** Excerpts from a dataset **
—————

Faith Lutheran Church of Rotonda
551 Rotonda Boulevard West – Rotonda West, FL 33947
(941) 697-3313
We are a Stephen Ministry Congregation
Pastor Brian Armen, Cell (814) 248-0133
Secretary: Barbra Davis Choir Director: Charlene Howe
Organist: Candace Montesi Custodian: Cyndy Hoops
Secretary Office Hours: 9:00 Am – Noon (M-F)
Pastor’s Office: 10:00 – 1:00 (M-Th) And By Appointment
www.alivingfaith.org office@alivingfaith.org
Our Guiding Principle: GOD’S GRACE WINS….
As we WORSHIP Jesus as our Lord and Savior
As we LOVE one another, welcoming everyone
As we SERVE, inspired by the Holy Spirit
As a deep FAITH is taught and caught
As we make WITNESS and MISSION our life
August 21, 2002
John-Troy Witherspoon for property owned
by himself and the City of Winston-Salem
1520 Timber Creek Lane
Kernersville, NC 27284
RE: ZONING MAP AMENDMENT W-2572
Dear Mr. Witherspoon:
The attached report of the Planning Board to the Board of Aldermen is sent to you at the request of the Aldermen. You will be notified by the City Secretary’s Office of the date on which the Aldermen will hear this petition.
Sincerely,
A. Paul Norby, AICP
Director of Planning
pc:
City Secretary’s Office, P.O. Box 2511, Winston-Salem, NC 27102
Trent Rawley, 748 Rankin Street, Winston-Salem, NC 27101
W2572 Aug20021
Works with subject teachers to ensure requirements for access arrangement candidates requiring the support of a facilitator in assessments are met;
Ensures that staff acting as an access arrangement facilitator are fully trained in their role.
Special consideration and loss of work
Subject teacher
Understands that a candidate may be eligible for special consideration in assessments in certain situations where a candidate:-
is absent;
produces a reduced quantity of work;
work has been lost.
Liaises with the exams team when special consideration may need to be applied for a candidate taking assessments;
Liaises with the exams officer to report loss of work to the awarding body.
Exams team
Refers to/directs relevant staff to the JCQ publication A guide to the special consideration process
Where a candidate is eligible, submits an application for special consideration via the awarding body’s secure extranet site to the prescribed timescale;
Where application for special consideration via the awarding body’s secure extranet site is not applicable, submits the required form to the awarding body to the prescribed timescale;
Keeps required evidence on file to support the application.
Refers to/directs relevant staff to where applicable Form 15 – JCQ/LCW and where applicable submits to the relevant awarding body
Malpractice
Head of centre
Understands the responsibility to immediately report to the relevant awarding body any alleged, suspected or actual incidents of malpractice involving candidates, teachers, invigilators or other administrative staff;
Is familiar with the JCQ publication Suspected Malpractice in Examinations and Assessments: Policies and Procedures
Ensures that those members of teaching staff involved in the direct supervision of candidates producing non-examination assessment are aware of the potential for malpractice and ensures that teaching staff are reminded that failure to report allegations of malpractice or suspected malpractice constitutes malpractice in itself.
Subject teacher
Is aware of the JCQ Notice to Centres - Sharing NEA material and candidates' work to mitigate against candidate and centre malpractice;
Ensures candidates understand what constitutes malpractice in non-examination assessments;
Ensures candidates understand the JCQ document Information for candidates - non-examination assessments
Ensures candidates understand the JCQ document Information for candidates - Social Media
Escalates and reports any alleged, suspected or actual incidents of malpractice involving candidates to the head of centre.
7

—————

** WHAT YOU WILL DO **
Wherever the string "aware" shows up in a line of the records, count that line once. Report the total alone.

** SOLUTION FOR THIS PROBLEM **
2